Dataset entries:

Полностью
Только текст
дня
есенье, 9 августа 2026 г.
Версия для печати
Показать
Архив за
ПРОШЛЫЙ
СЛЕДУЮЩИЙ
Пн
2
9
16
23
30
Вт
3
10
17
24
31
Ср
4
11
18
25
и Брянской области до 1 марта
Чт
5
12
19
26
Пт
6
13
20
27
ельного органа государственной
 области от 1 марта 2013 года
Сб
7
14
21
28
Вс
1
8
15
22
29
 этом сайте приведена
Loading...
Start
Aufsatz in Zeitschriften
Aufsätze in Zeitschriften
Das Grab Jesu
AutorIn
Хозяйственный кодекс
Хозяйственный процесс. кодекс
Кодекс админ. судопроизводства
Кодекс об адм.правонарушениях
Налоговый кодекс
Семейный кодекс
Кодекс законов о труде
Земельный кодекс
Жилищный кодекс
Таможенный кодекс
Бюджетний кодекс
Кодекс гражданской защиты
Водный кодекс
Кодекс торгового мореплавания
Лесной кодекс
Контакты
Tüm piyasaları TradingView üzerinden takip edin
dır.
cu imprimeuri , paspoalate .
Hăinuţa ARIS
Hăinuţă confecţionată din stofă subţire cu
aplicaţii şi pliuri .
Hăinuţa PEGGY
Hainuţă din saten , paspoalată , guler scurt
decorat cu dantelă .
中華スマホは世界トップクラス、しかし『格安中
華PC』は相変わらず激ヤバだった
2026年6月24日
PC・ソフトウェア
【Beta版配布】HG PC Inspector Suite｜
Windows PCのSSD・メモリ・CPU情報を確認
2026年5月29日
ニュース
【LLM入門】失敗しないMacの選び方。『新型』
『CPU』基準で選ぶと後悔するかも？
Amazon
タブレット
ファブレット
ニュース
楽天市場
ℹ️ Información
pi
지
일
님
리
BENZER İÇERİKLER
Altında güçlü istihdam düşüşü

Problem to solve >> Go through the data, and copy each line in which the word "Zeitschriften" appears.

Output of the exercise >>
Aufsatz in Zeitschriften
Aufsätze in Zeitschriften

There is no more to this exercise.